AUSGEWÄHLTER TEXT:

+ + + + +

Kurzfristig musste also umdisponiert werden, um aus der anfänglich ärgerlichen Situation noch das Beste zu machen. Und glücklicherweise konnte ich eine Karte für das FA-Cup-Achtelfinalspiel Everton gegen Aston Villa am Sonntag ergattern. Und da Birmingham auf dem Weg liegt, nahm ich gleich noch die Zweitligabegegnung Birmingham City gegen Nottingham Forest am Samstag mit.
Nach Ankunft am Flughafen Bristol am Freitagabend gegen 23 Uhr bezog ich meine Unterkunft in der Innenstadt gleich beim Busbahnhof. Beinahe hätte ich die Abfahrt des National Express Buses um 7.30 Uhr morgens verschlafen, aber zum Glück musste ich nur einmal die Straße überqueren und war gerade noch rechtzeitig zur Stelle.
Birmingham City 2, Nottingham Forest 0
Championship, 14. Februar 2009, St Andrews, 17.631 Zuschauer
Nur etwa 20 Minuten Fußweg vom Stadtzentrum Birminghams entfernt liegt St Andrews, die Heimat der Blues. Letztes Jahr aus der Premier League abgestiegen, zählt City dieses Jahr wieder zu den Aufstiegskandidaten und belegt derzeit den dritten Tabellenplatz. Forest hingegen startete katastrophal in die Saison und konnte sich erst kürzlich von den Abstiegsplätzen befreien. Nun sollte es so kommen, dass ich in der laufenden Sasion bereits die zweite Niederlage der Trees erleben sollte. Auch die Fans der Blues haben es nicht leicht als ewige Nummer 2 hinter dem Stadtrivalen Aston Villa. Und umso leidenschaftlicher ist man bei der Sache. Und jeder Fan einer Mannschaft, die ein ähnliches Los zu tragen hat, wird wissen, wovon ich spreche.

+ + + + +

ARBEITSAUFTRAG 1:
Auf welchem Tabellenplatz steht Birmingham City laut dem Bericht über das Spiel gegen Nottingham Forest derzeit?
Der Text und die Auflistung stammen aus unterschiedlichen Quellen.

+ + + + +

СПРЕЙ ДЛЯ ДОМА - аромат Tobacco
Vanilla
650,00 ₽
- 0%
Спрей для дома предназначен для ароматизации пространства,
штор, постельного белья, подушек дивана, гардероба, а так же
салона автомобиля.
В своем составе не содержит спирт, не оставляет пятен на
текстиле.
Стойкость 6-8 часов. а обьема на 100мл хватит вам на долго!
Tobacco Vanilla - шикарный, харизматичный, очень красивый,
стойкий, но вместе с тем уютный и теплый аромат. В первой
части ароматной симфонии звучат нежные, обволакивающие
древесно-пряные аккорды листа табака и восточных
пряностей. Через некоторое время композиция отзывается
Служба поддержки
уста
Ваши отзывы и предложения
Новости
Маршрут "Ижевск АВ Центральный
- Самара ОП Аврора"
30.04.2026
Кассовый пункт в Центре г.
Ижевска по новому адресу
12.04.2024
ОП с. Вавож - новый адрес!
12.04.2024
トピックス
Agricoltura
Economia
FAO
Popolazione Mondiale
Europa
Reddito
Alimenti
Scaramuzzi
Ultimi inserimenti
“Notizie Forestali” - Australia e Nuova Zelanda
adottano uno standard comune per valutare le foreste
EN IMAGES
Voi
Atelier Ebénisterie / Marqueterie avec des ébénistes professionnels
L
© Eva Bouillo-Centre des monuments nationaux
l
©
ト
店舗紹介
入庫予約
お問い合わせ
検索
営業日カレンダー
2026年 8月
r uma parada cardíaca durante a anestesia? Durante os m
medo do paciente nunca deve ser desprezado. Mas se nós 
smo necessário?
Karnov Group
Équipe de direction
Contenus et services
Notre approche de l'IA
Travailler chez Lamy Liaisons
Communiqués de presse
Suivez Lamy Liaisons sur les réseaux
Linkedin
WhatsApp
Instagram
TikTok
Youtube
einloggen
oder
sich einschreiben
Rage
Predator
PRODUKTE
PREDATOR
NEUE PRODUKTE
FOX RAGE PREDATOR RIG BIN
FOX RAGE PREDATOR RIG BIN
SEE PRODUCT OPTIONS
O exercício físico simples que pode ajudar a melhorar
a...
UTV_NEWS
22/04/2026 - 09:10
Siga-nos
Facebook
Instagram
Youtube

+ + + + +

ARBEITSAUFTRAG 2:
Schreiben Sie die Zeilen der Auflistung von ihrem Anfang bis einschließlich der Zeile mit "стойкий, но вместе" unverändert ab.

LÖSUNG 1:
Auf dem dritten Tabellenplatz.

LÖSUNG 2:
СПРЕЙ ДЛЯ ДОМА - аромат Tobacco
Vanilla
650,00 ₽
- 0%
Спрей для дома предназначен для ароматизации пространства,
штор, постельного белья, подушек дивана, гардероба, а так же
салона автомобиля.
В своем составе не содержит спирт, не оставляет пятен на
текстиле.
Стойкость 6-8 часов. а обьема на 100мл хватит вам на долго!
Tobacco Vanilla - шикарный, харизматичный, очень красивый,
стойкий, но вместе с тем уютный и теплый аромат. В первой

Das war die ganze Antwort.